Pictures with lens parameters:
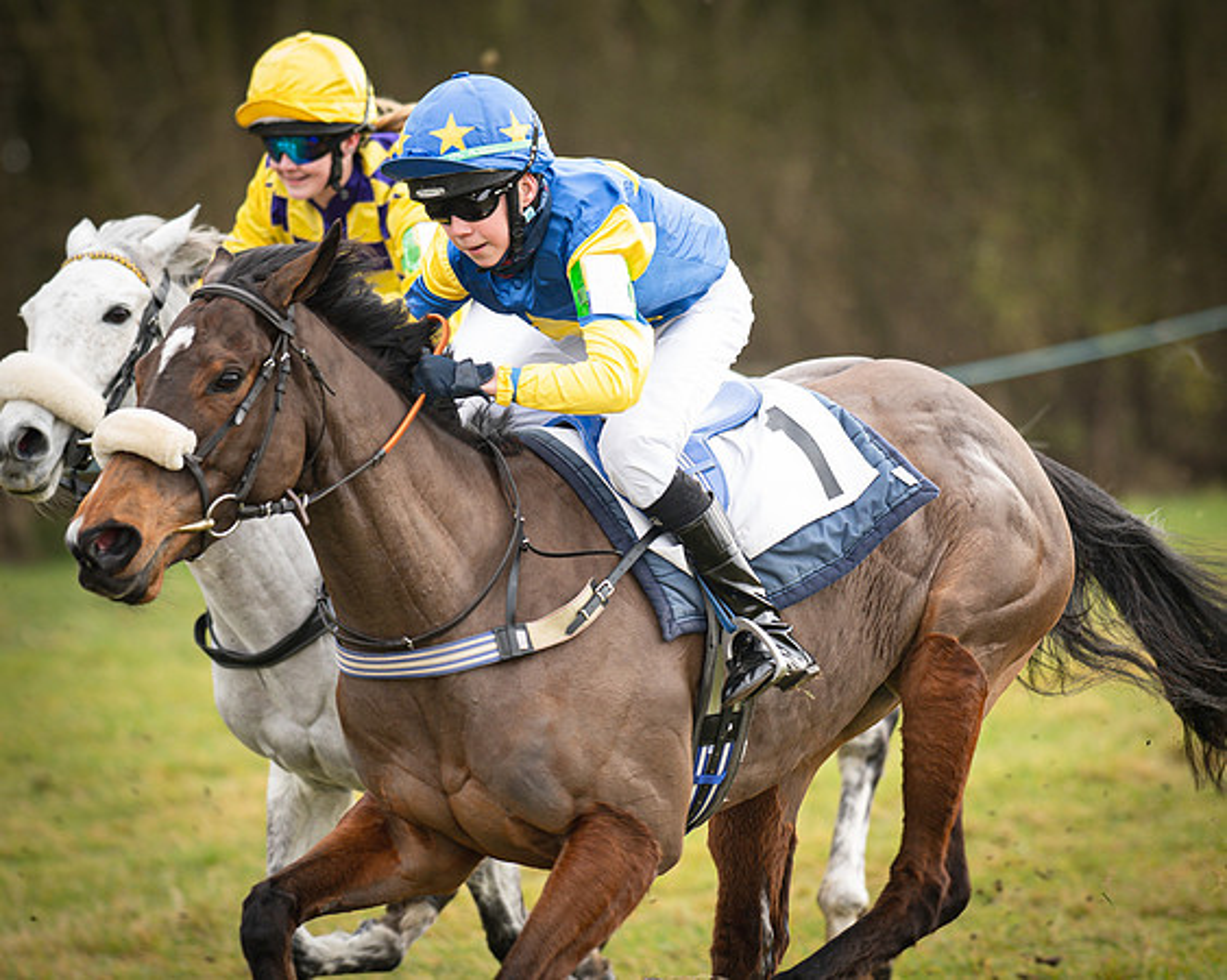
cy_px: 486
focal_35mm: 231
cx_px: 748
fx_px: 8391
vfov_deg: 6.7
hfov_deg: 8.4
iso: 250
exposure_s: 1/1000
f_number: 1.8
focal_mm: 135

* * *

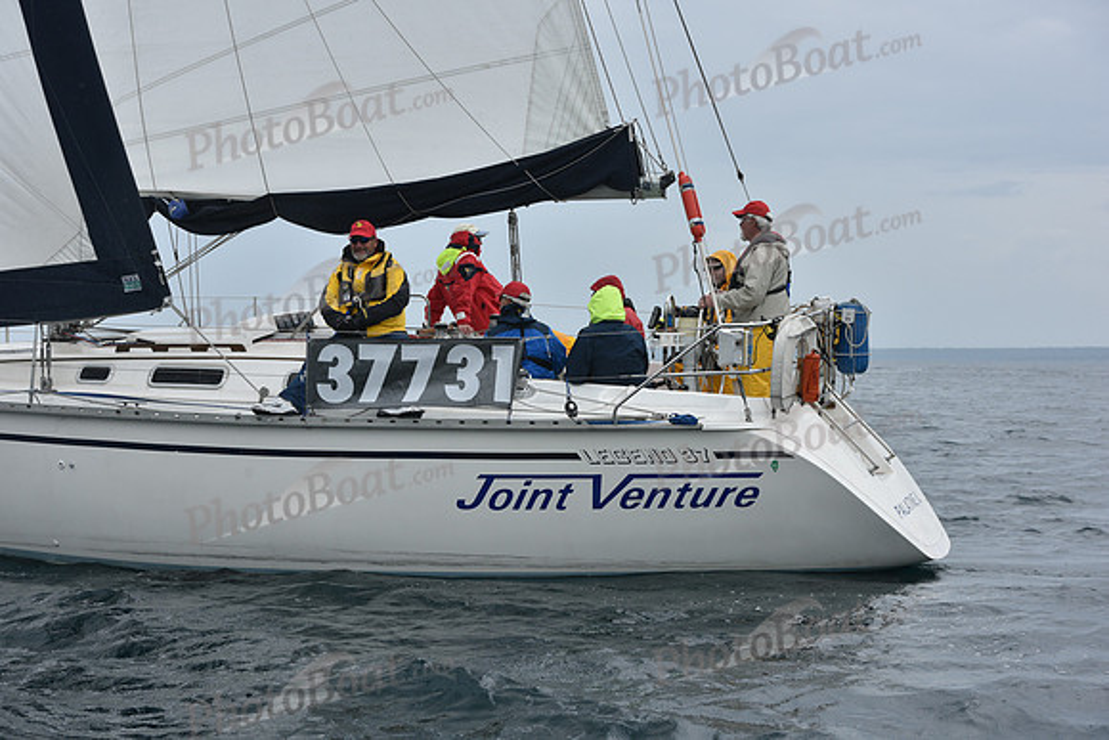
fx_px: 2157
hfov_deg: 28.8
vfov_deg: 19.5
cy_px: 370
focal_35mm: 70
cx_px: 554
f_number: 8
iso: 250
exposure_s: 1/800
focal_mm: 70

* * *

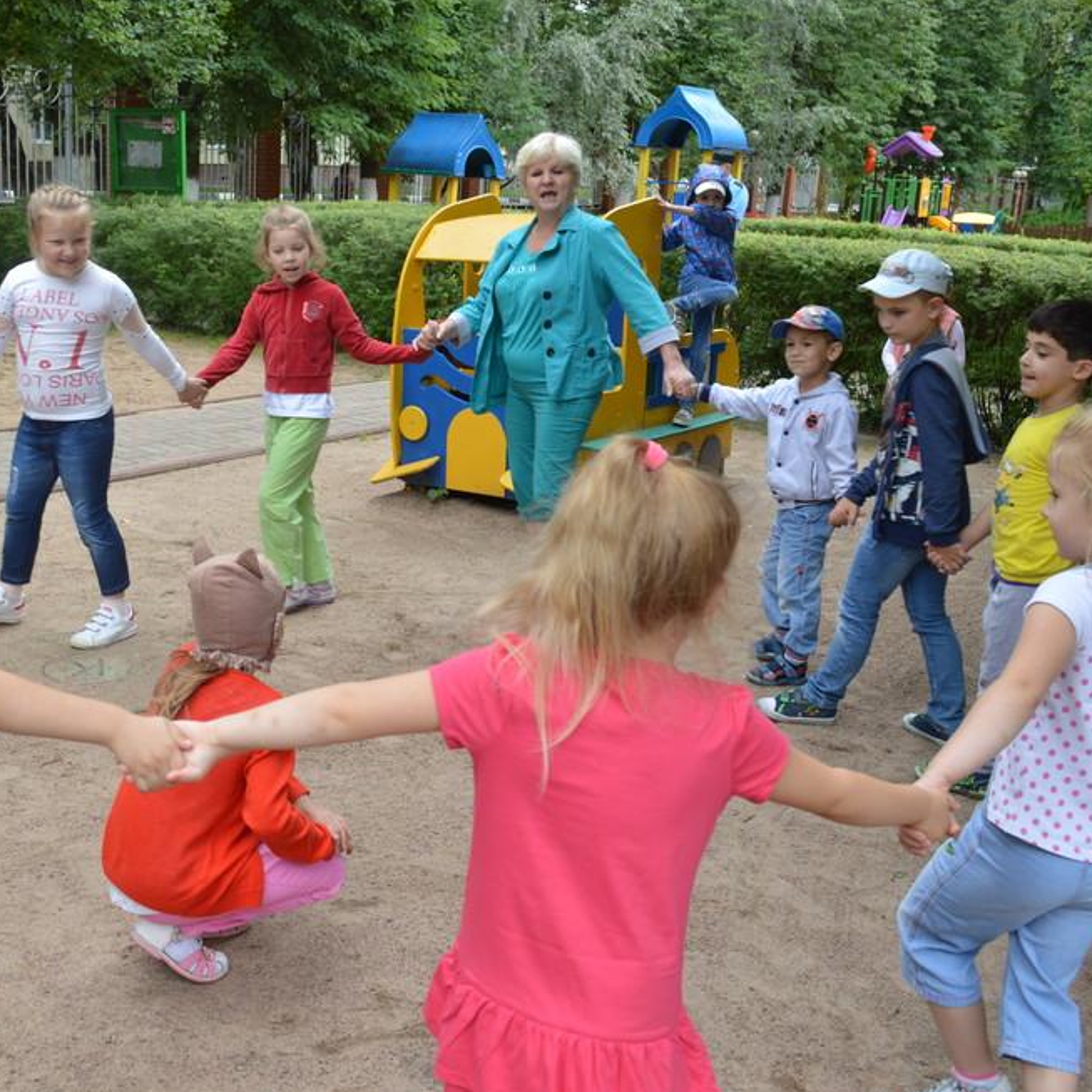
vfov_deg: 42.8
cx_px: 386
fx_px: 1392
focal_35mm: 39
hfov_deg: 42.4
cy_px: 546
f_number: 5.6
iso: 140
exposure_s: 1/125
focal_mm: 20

- _THE TASK_
Going back to the entries above, set down exactly the lines that begin at the one with "vfov_deg: 42.8" and end at the one with "focal_mm: 20", both included, and nothing else.

- _WRITTEN ANSWER_
vfov_deg: 42.8
cx_px: 386
fx_px: 1392
focal_35mm: 39
hfov_deg: 42.4
cy_px: 546
f_number: 5.6
iso: 140
exposure_s: 1/125
focal_mm: 20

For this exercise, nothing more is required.